→ GIVEN INFORMATION:
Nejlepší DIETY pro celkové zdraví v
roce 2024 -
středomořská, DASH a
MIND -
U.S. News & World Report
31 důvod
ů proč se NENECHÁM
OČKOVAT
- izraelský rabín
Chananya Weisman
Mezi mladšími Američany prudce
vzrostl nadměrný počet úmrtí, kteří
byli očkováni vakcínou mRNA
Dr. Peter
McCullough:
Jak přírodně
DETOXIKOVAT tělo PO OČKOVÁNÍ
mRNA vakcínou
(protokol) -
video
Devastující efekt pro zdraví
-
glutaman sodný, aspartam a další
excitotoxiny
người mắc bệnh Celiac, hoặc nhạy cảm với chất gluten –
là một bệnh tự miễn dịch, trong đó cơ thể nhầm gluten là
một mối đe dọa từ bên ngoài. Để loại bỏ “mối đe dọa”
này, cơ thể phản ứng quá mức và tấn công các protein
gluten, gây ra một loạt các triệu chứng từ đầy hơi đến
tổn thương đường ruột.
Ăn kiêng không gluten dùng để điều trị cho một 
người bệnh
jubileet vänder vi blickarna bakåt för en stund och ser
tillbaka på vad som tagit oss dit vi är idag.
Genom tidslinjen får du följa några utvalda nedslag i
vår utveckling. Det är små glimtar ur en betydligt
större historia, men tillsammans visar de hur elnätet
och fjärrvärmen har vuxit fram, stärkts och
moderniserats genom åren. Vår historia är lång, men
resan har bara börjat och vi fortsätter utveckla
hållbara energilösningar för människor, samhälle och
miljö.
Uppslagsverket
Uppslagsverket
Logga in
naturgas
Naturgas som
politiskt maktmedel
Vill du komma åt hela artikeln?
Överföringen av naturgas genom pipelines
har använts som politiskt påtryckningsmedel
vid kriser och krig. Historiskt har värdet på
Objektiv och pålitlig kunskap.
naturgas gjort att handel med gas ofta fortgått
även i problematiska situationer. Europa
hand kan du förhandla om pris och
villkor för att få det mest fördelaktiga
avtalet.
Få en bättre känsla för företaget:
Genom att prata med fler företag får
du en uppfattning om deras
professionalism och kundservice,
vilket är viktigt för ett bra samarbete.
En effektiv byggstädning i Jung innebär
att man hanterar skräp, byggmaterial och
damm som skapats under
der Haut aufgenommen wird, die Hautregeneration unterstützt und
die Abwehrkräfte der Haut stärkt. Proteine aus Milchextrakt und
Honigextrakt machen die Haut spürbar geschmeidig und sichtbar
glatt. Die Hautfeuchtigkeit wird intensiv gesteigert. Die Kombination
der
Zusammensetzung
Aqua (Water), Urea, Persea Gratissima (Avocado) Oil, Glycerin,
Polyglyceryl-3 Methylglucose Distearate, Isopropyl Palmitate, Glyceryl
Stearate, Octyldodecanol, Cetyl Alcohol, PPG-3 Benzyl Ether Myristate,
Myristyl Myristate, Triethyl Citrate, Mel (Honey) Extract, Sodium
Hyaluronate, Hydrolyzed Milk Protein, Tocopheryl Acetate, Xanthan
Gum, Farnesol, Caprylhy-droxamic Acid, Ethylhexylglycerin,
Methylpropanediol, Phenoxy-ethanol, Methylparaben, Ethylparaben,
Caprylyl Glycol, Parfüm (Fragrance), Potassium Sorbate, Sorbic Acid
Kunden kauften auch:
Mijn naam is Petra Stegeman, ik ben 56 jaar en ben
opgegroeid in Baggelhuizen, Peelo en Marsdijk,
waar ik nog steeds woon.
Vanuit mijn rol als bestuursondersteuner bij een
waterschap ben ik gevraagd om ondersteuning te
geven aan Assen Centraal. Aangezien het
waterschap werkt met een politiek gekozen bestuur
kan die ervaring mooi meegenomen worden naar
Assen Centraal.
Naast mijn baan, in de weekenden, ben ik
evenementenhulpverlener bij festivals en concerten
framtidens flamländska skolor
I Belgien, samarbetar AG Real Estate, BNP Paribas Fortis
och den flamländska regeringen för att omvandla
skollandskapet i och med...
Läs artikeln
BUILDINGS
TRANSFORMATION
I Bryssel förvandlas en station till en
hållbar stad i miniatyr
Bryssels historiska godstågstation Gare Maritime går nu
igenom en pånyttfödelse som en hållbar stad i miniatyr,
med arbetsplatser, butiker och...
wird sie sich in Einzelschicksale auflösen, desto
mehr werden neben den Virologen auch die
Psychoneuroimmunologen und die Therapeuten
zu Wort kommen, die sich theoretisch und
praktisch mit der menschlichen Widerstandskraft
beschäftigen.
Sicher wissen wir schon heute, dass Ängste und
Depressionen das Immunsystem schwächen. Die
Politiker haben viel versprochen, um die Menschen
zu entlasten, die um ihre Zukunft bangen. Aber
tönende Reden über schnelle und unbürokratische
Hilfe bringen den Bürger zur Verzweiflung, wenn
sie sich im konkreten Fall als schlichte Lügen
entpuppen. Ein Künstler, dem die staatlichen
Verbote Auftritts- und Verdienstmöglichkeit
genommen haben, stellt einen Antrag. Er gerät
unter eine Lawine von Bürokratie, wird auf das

→ TASK STATEMENT: Using the records above, restate word for word the lines from the one with "och fjärrvärmen har vuxit fram, stärkts och" through the one with "Polyglyceryl-3 Methylglucose Distearate, Isopropyl", both included.

→ TASK ANSWER:
och fjärrvärmen har vuxit fram, stärkts och
moderniserats genom åren. Vår historia är lång, men
resan har bara börjat och vi fortsätter utveckla
hållbara energilösningar för människor, samhälle och
miljö.
Uppslagsverket
Uppslagsverket
Logga in
naturgas
Naturgas som
politiskt maktmedel
Vill du komma åt hela artikeln?
Överföringen av naturgas genom pipelines
har använts som politiskt påtryckningsmedel
vid kriser och krig. Historiskt har värdet på
Objektiv och pålitlig kunskap.
naturgas gjort att handel med gas ofta fortgått
även i problematiska situationer. Europa
hand kan du förhandla om pris och
villkor för att få det mest fördelaktiga
avtalet.
Få en bättre känsla för företaget:
Genom att prata med fler företag får
du en uppfattning om deras
professionalism och kundservice,
vilket är viktigt för ett bra samarbete.
En effektiv byggstädning i Jung innebär
att man hanterar skräp, byggmaterial och
damm som skapats under
der Haut aufgenommen wird, die Hautregeneration unterstützt und
die Abwehrkräfte der Haut stärkt. Proteine aus Milchextrakt und
Honigextrakt machen die Haut spürbar geschmeidig und sichtbar
glatt. Die Hautfeuchtigkeit wird intensiv gesteigert. Die Kombination
der
Zusammensetzung
Aqua (Water), Urea, Persea Gratissima (Avocado) Oil, Glycerin,
Polyglyceryl-3 Methylglucose Distearate, Isopropyl Palmitate, Glyceryl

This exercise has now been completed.